A Marx, particularmente, también le dolía de las religiones, no solo que se utilizaran para adormecer a las masas, sino para perseguir a judíos como él y Freud, y a otros brillantes connacionales suyos, que solo encontraron alguna paz entre intelectuales, agnósticos y descreídos.
Pero aún gánsteres inteligentes han respetado la religión y la sacralidad de la familia. Saben que sin esos valores no hay seguridad para ellos ni sus hijos, en esta vida ni en la otra. “El Padrino II”, buscando paz al final de su carrera, se confesaba con un obispo italiano, y le contaba de su sorpresa al hallar tanta corrupción en negocios de Roma. El obispo le comentó: El problema no es solamente Roma; el cristianismo lleva dos mil años en Europa sin nunca haber alcanzado los corazones de los europeos.

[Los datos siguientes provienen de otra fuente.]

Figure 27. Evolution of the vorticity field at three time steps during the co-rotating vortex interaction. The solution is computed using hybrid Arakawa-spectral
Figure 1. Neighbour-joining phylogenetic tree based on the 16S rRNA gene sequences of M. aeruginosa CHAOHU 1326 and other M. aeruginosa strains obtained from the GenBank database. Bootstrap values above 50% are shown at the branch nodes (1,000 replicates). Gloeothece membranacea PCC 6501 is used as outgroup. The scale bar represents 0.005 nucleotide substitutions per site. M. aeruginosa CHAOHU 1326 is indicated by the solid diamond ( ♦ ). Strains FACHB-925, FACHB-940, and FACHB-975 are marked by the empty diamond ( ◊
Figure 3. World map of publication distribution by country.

Similarmente le ocurre a todo Occidente. Nuestros países llevan quinientos años en este afán y solo han sabido de Cristo de oídas, a menudo de segunda y tercera mano, enmarañado en intereses y supersticiones.

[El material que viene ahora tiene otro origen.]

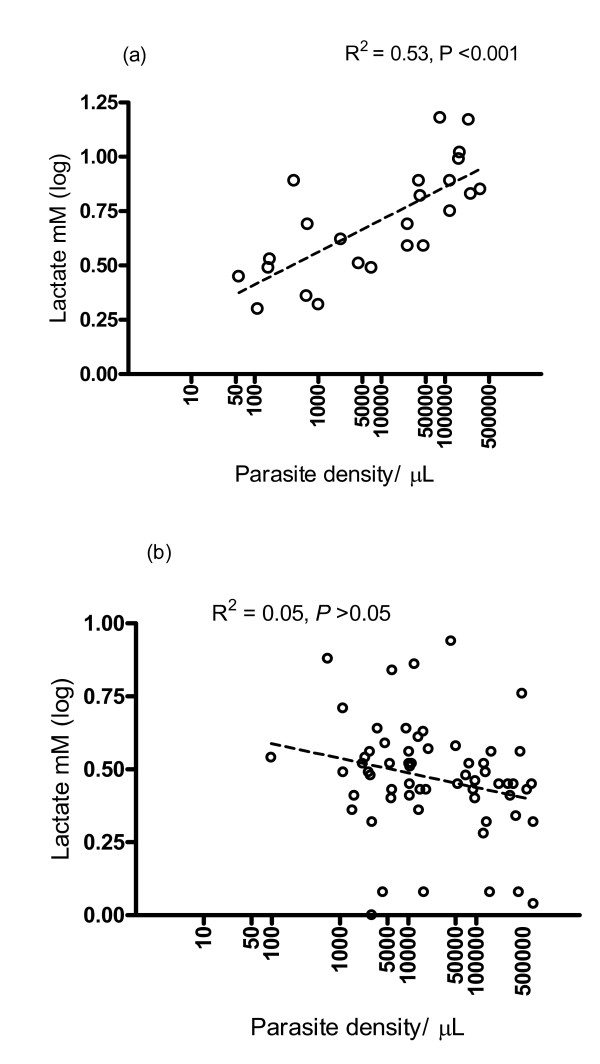
Plasma lactate concentration and parasite density in children with acute malaria and severe anaemia (a) and non-severe anaemia (b). Parasite density is plotted on a loge scale. Dotted line represents regression line and R2 is the coefficient of determination.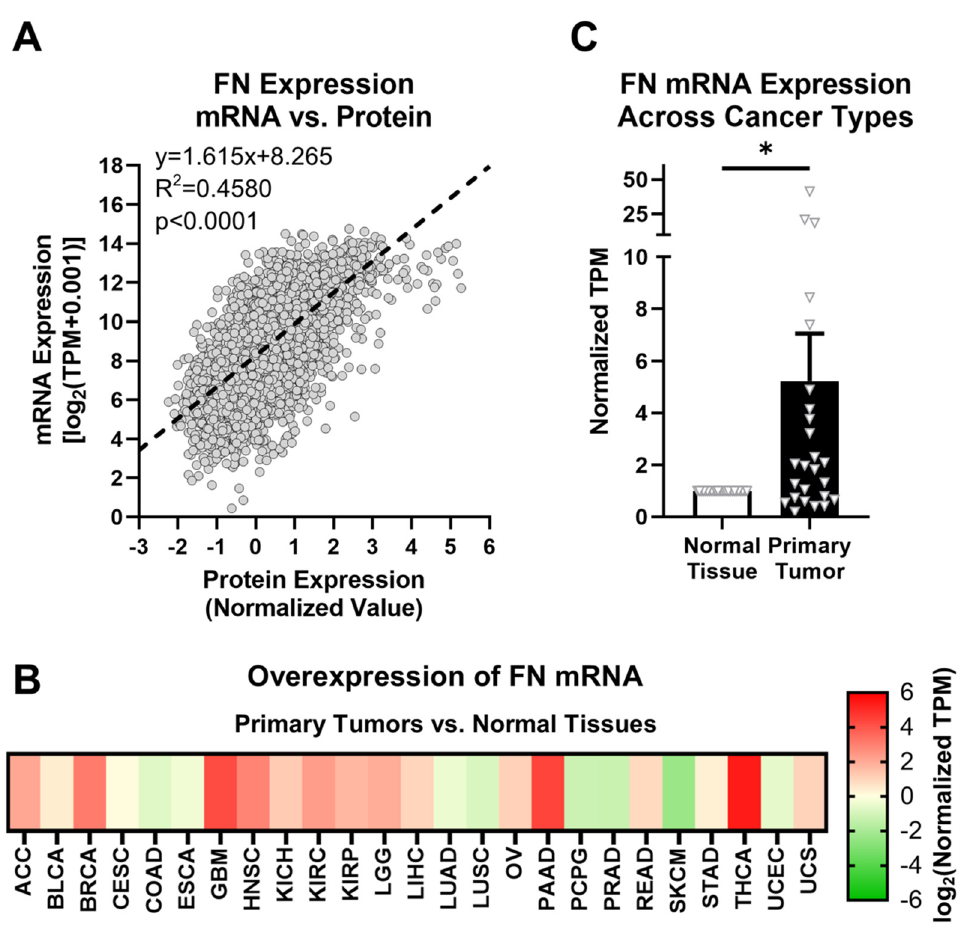
Figure 1. FN expression in primary tumors. ( A ) Correlation between FN protein and mRNA expression ( n = 6539). ( B ) Overexpression of FN mRNA in primary tumors versus normal tissues ( n = 25). Cancer types were excluded from analysis if the number of samples from either primary tumors or normal tissues was fewer than 10. ( C ) Average overexpression of FN mRNA in primary tissues versus normal tissues. Significance: *, p < 0.05.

Increíblemente, absurdamente, tanto europeos como americanos han estado intentado desechar las bases psico-espirituales y éticas de nuestro ordenamiento social, institucional familiar e individual; precisamente, lo que nos ha aportado lo mejor que somos y tenemos. Alguien (agnóstico, creo) escribió recientemente, que ojalá que en las escuelas leyesen algo, aunque fuese la Biblia, por la fortuna del hábito de leer. Pero sería acaso mucho mejor, agregamos, no solo que se lea la Biblia, sino también marxismo, existencialismo, zen-budismo, islamismo, etcétera; con sentido crítico, para que los alumnos puedan elegir sabiendo lo que eligen. No lo que religiosos, legisladores, políticos o “intromisores” quieran enseñarles, sino todo, absolutamente. No dejarlos (abandonarlos) que elijan entre la ignorancia la absoluta y la nada, como advierte juiciosamente el sociólogo Etzioni. Los estudiantes deben poder, además, darse su propia cuenta sobre lo que muchos (aquí y allá) parecen torpemente asumir: que los valores nacen con el individuo, o se generan espontáneamente. (Sartre lo negaba).

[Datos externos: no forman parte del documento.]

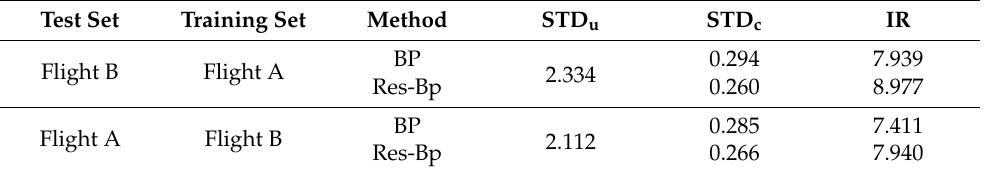
Table 2. Comparison of compensation results of BP and Res-Bp.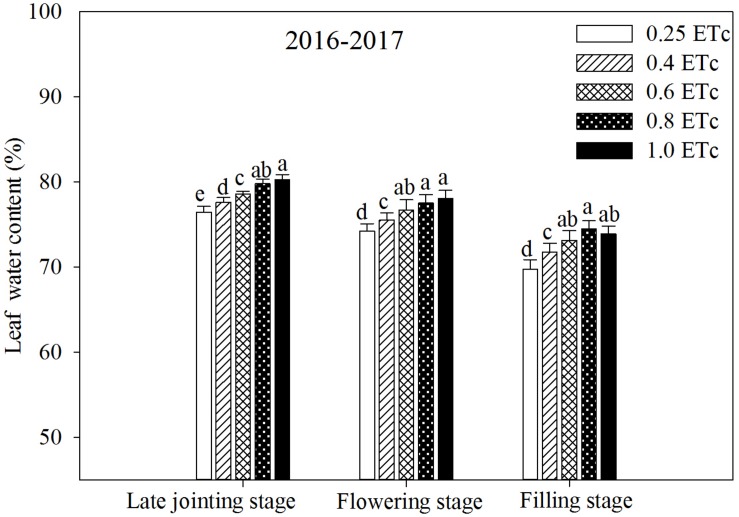
Leaf water content of winter wheat under different irrigation treatments (2016–2017). Vertical bars represent standard errors (n = 4). Different lowercase letters above the bars in the same growing stage are significantly different among different treatments at P < 0.05. The 0.25, 0.4, 0.6, 0.8, and 1.0 ETc represents 25, 40, 60, 80, and 100% crop evapotranspiration, respectively.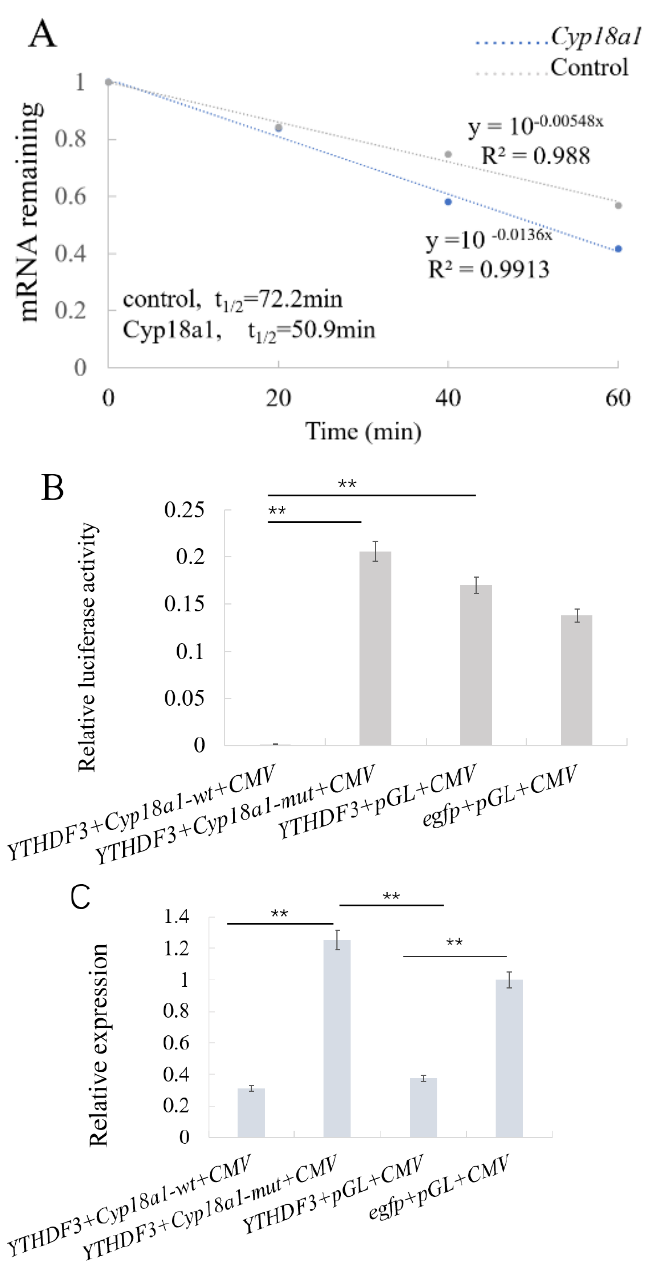
Figure 4. YTHDF3 mediates Cyp18a1 mRNA degradation in the ecdysone pathway. ( A ) Reducing the Cyp18a1 mRNA half − life by overexpressing YTHDF3 in BmN cells. ( B ) Relative firefly luciferase activity. ( C ) mRNA level of Cyp18a1 . Values are mean ± s.d. of n = 4 independent experiments. Two −tailed Student’s t− tests were used (** p < 0.01).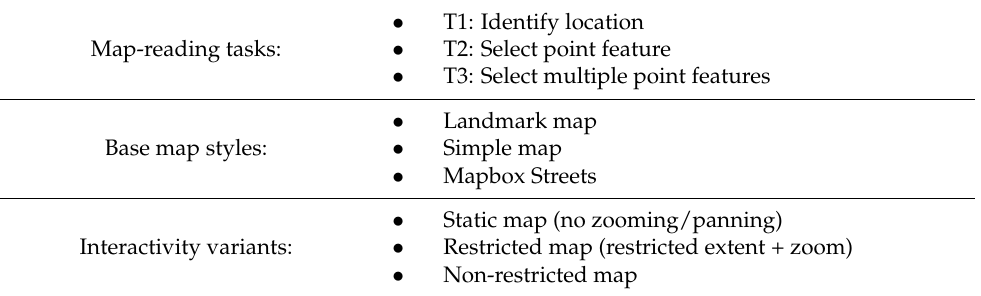
Table 2. Map-reading tasks, base map styles, and interactivity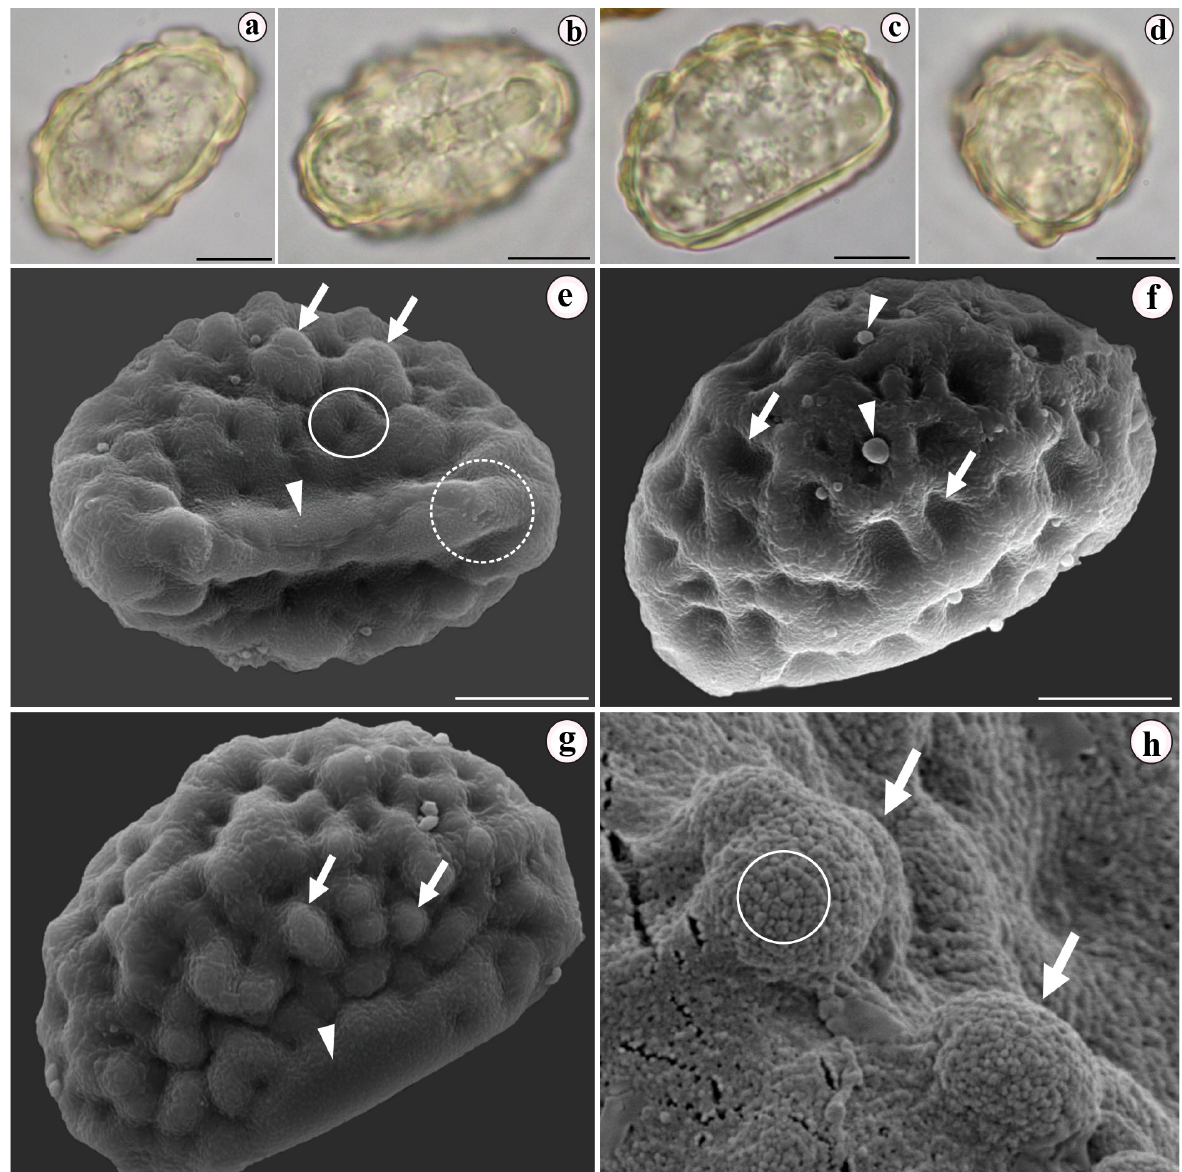
Figure 3 - Spores of Histiopteris incisa with LM and SEM. Tuberculate-reticulate sculpture. Figs. a-d. Mature spores with LM. a. Distal view. b. Proximal view. c. Major equatorial view. d. Minor equatorial view. Figs. e-h. Spores with SEM. e. Spore in proximal view. The sculpture is tuberculate-reticulate. The tubercles are spaced on the equatorial surface (arrows) and are fused forming reticules with small lumia (continue circle) in proximal view. Thickenins are observed at both sides of the laesurae (arrowhead), and can partially cover its ends (incomplete circle). f. Spore in distal view. The reticulum is conspicuous and has muri and lumina of variable sizes (arrows). Spheroid bodies can be seen on the surface (arrowhead). g. Spore in equatorial view. Tubercules partially fused are observed (arrows). The wall is thickened near of the lesurae (arrowhead). Specimen MP 4229. h. Detail of equatorial view. The surface of tubercles (arrows) is microverrucose (circle). Specimen MP 4218. Bars: a-g = 10 µm; h = 2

Los valores son parte de nuestra cultura, la que hemos también aprehendido a través de nuestra “lengua materna”. Podríamos, en teoría sartriana, acaso construir valores nuevos y propios. Pero, seamos realistas: nuestras generaciones no producen más que degeneración.
Como parecía advertirnos el gran antropólogo Ralph Linton respecto a la cultura: Evitemos darla por tan natural que muchos ni siquiera se enteran de que esta existe…hasta que, como le suele ocurrir al pez, que solo se percata de que vivía en el agua cuando fatalmente lo han sacado… y no puede ya regresar a ella.